Running will fail, with 10 profiles in the profiles tab of the job. Drilling into the profile, on the Error tab it complains:

  INVALID_DATASET_METADATA ERROR: 

Unexpected columns redacted_column_a,redacted_column_b
Expected skipped columns 
SqlOperatorImpl JDBC_SUB_SCAN
Location 2:0:6
SqlOperatorImpl JDBC_SUB_SCAN
Location 2:0:6
Fragment 2:0

“redacted_column_a” and “redacted_column_b” are the other columns that are in View B that were not being used for the “Group By”. It appears that this only happens when the job is being accelerated by a reflection, because other test cases that are not accelerated seem to work properly.

I thought maybe it was happening when the full query couldn’t be pushed down into the database, but I tested a similar query with a postgres view and a dataset from an uploaded spreadsheet and it worked as expected.
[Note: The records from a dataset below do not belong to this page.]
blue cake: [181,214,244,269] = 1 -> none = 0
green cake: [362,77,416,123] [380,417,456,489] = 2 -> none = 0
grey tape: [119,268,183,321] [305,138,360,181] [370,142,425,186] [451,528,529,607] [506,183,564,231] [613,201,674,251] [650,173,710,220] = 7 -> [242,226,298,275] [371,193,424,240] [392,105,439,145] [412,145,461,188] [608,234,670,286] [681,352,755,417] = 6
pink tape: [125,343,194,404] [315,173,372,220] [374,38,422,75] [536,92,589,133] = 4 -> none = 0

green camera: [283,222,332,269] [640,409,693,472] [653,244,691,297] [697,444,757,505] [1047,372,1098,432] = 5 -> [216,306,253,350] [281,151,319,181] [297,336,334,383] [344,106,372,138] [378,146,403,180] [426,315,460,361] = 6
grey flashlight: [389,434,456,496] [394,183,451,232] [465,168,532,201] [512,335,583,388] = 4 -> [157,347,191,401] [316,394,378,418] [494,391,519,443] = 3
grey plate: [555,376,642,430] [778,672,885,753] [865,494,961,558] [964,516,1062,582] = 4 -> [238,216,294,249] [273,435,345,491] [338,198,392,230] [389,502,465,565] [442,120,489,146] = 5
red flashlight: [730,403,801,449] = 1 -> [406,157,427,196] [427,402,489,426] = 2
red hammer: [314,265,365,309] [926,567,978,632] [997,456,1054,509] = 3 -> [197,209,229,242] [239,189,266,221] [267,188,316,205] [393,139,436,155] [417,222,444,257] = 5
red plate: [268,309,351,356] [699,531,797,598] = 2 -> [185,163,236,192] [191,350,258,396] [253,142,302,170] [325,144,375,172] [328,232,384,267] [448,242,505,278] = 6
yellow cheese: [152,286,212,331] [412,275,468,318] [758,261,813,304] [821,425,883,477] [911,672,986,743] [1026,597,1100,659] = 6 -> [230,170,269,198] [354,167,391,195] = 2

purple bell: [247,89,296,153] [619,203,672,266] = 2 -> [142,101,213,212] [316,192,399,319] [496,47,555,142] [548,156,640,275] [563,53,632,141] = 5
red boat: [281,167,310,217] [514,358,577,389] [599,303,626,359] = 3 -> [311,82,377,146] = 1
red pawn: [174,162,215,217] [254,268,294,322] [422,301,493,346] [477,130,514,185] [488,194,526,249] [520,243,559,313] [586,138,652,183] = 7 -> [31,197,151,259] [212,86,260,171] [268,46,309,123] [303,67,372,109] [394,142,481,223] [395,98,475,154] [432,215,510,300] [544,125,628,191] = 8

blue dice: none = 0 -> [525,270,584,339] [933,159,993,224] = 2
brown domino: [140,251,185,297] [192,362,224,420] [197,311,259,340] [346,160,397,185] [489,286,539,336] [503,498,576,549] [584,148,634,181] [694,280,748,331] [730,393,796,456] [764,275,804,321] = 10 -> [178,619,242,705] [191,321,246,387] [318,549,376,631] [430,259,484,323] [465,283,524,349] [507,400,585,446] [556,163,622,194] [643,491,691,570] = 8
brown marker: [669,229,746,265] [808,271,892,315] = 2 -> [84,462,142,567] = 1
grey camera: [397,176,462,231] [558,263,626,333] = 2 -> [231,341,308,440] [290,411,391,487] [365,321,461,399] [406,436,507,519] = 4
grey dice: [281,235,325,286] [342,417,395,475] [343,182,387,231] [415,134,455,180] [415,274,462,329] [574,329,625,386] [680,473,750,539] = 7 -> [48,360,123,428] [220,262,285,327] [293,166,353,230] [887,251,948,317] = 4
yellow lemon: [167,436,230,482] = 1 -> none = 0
Additionally, it appears to only happen with a reflection from the same database? Having a reflection on the uploaded spreadsheet that is used for a similar query does not exhibit the same error.

Hi @lsowen

There should be a download profile on the right pane of the window when you click on jobs. Wondering if you can send us the downloaded zip file so we can look at the 9 attempts and then why the reflection was not picked up. Also please turn on verbose planning and then retry thquery and then send us the profile

To turn on verbose planning-click on admin-support on the left side-on the right side scroll down and in the support key enter “planner.verbbose_profile” and click show and then enable save. To download a profile, follow below tutorial

How To Share A Query Profile

Thanks
@balaji.ramaswamy

Hi @balaji.ramaswamy is there a way I can send it to you directly? I’m concerned it could potentially have information I don’t want to share publicly.

I’m having the same error with SQLServer as underlying database.

@balaji.ramaswamy is it possible to share the profile with you directly? We are very interested in using dremio in our org, but this is a showstopper bug.

hi @balaji.ramaswamy, have you had a chance to review the profile I provided? I appreciate your help!

Hi @lsowen, Sorry about the delay, not yet got a chance to look at this. Will get to this within the next two days

Hi @lsowen

It looks like we do not know about three columns ext_loan_id, dti and dti_joint. Were these 3 columns added to the postgresql at a later point of time. If yes, kindly try the below

New Query:

alter pds “playground”.“lc_loan” refresh metadata

Try the query now

Thanks
@balaji.ramaswamy

Hi @balaji.ramaswamy

Unfortunately, that didn’t help. I also constructed a similar view from scratch to make sure that it wasn’t some sort of caching.

I think the issue is somehow related to the fact that it is pushing a “select star” query down to the database, then doesn’t know what to do with the other columns returned from query:

Jdbc(sql=[SELECT *
FROM “playground”.“lc_loan”])

All three of the columns it is complaining about are the columns which exist on the view but are not actually used in the dremio query.

Hi @lsowen

Is this a postgres view?

Can we try couple of other options?

  1. alter pds “playground”.“lc_loan” forget metadata

Try the query again

  1. Add a new postgres source (with a different name). Try on the new source?

Also what happens when you you do “New Query” and rub below query

select * from “playground”.“lc_loan”

Thanks
@balaji.ramaswamy

hi @balaji.ramaswamy,

Finally had a chance to re-run this.

After the forget metadata, the table had disappeared from the list of datasets, so I forced a refresh of the metadata to allow queries against that dataset again. Re-running the query had the exact same issue.

Adding a new postgres datasource with a different name ran into the same issue. I removed and recreated the “Reflection A” dataset, and the first time the query ran correctly (because it was not accelerated because there wasn’t a reflection yet for “Reflection A”). However, running the query again (and all subsequent attempts) failed with the exact same error.